Monday, March 22, 2010

New York public defender class action takes up issues in nonmetro counties, too

The New York Supreme Court will hear oral arguments tomorrow in a case in which the New York Civil Liberties Union is challenging the constitutionality of the state's public defender system. Read more about the suit here and access court filings here.

This story in the New York Times a few days ago reports the tale of one of the named plaintiffs, Kimberly Hurell-Harring, a young woman from Rochester who was poorly served by the public defender appointed to represent her when she was arrested for trying to smuggle less than an ounce of marijuana to her husband, a prison inmate in the Great Meadow Correctional Facility in Fort Edward, New York, population 5,892. Fort Edward is in upstate New York near the state line with Vermont, in Washington County, population 62,555.

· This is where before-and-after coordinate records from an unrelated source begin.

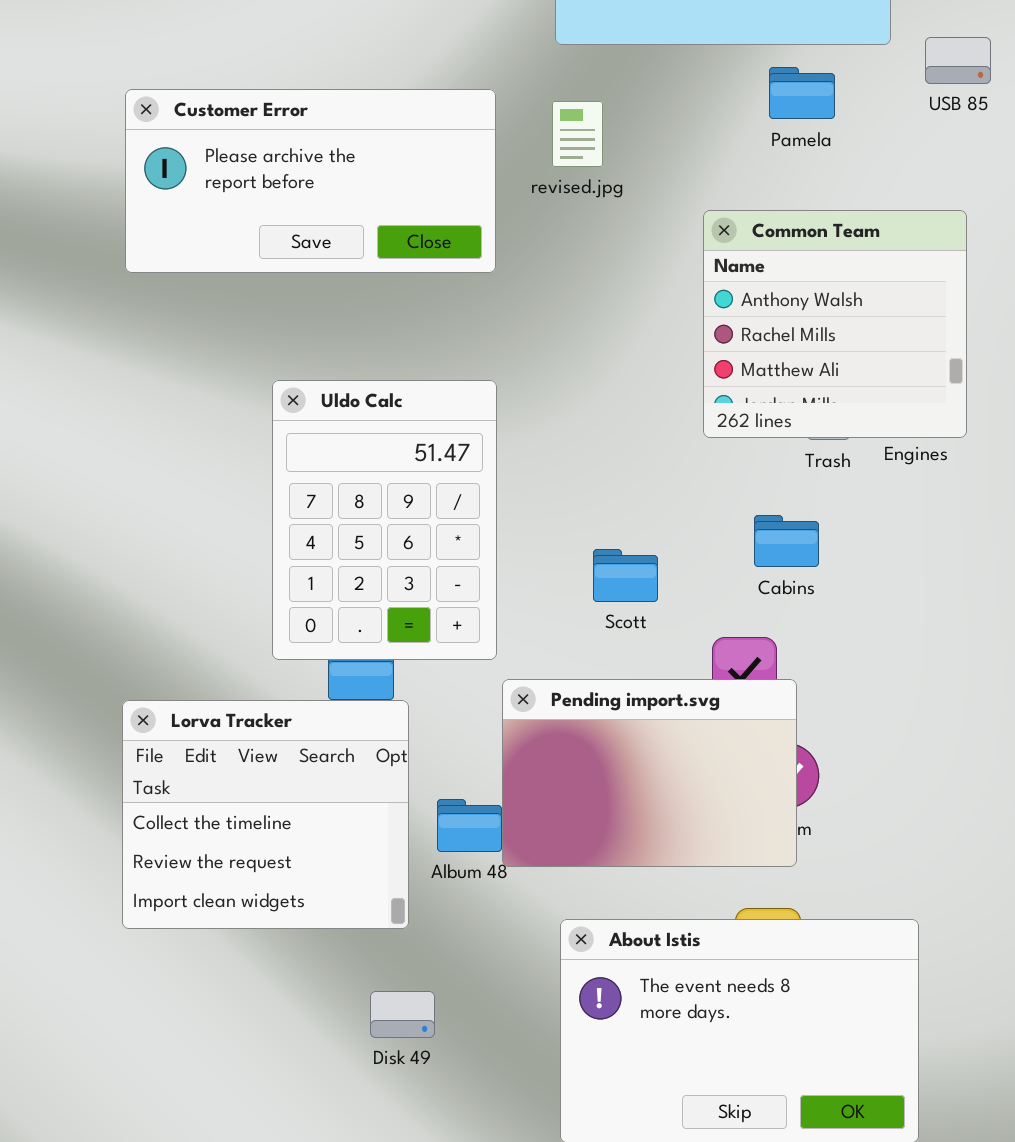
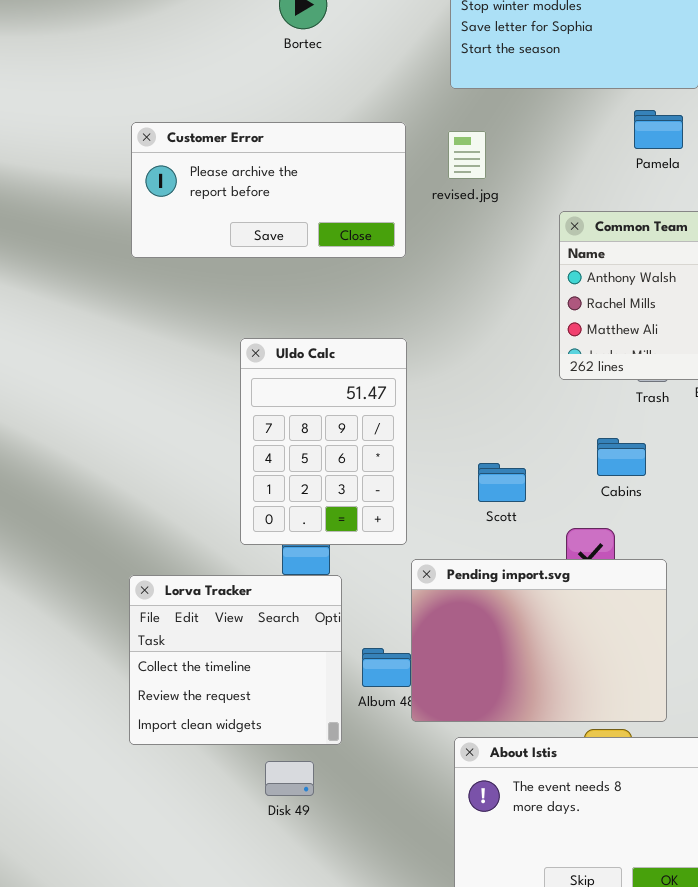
Pamela: [769,67,835,119] -> [634,110,683,149], moved
Pending import.svg: [502,679,797,867] -> [411,559,667,722], resized
Disk 49: [370,991,435,1038] -> [265,761,314,796], moved

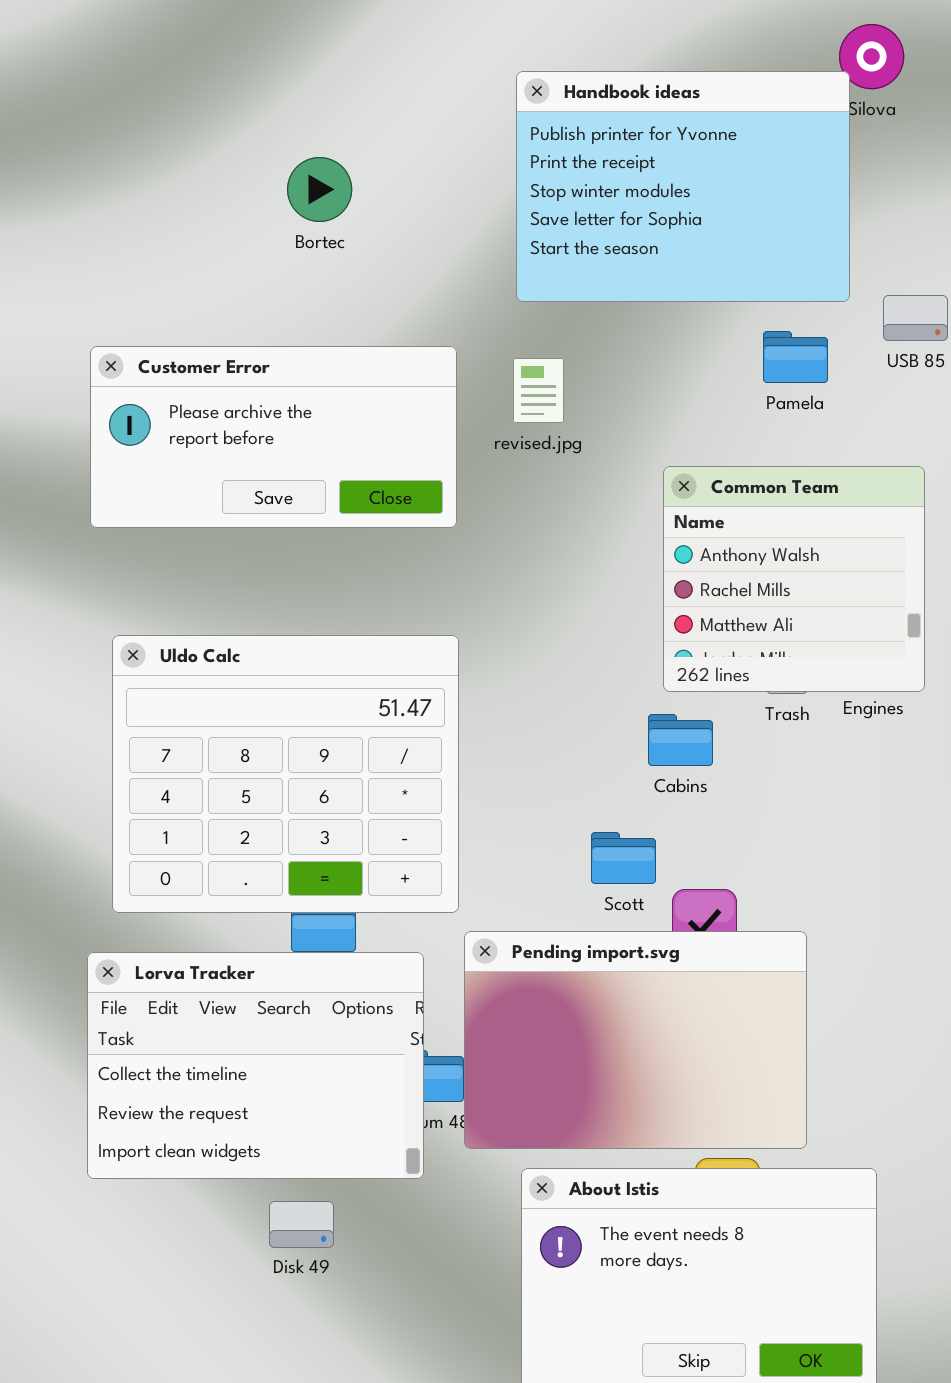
Uldo Calc: [240,338,407,545] -> [112,635,459,913], resized
Cabins: [597,438,646,476] -> [648,714,713,766], moved
Scott: [478,463,526,502] -> [591,832,656,884], moved
Lorva Tracker: [129,575,342,745] -> [87,952,424,1179], resized

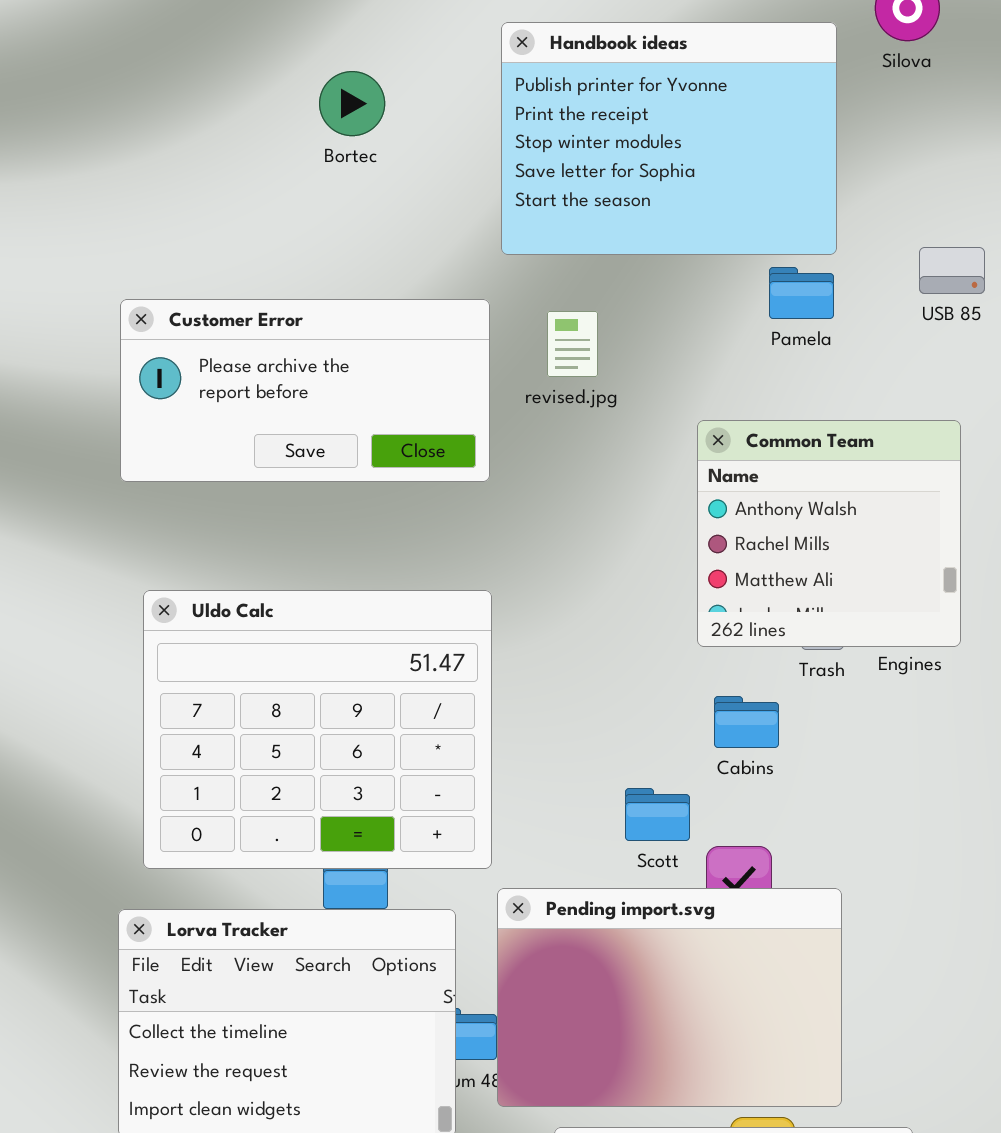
Handbook ideas: [516,71,850,302] -> [501,22,837,255], moved
Bortec: [287,157,352,222] -> [319,71,385,136], moved
Pamela: [763,331,828,383] -> [769,267,834,319], moved
Cabins: [648,714,713,766] -> [714,696,779,748], moved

Journalist William Glaberson describes the story as one of "a small-town lawyer and part-time public servant sinking in personal and professional quicksand that few people knew about when he showed up to represent" Hurell-Harring.

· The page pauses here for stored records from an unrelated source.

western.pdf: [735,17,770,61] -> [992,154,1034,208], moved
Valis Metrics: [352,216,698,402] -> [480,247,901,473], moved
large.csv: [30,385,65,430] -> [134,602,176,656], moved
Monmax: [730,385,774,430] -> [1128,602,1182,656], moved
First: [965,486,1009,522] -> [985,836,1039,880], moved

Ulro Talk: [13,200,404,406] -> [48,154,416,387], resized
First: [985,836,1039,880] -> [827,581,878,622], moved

Elsewhere, Glaberson's report suggests ways in which small-town characteristics influenced events. These include lack of anonymity--that is, the public defender, Patrick E. Barber, was known among those in the Washington County jail for doing a crummy job.

Another has to do with rural economies and local government. Counties like Washington County apparently have populations so small that case loads do not merit full-time, institutional public defender offices. An economy of scale for delivering indigent defense services can apparently not be achieved, so the county hires one or more part-time public defenders. One of these was Barber. Counties typically do not supervise such lawyer/contractors, and in many instances their caseloads are crushing, especially when added to the private practice work they often also maintain. Here's an excerpt from the Times story about how Washington County came to engage Barber to do the indigent defense work.

There was not much in the way of vetting when [the lawyer] put in a cost-conscious bid to become Washington County’s chief public defender, a part-time position he added to his private practice of trial work, debt collections, wills and divorces. It was quickly settled. Beginning in 2006, he would get $50,000 a year and some rent for the office he had shared with a law partner who had recently died. “We have to have a good reason not to take the low bid,” said John A. Rymph, the chairman of the County Board of Supervisors.
Local government financing of indigent defense is a subject about which I (along with Beth Colgan of Columbia Legal Services) have an article forthcoming in the Arizona Law Review. It's called Justice Deserts: Spatial Inequality and Local Funding of Indigent Defense and can be downloaded here.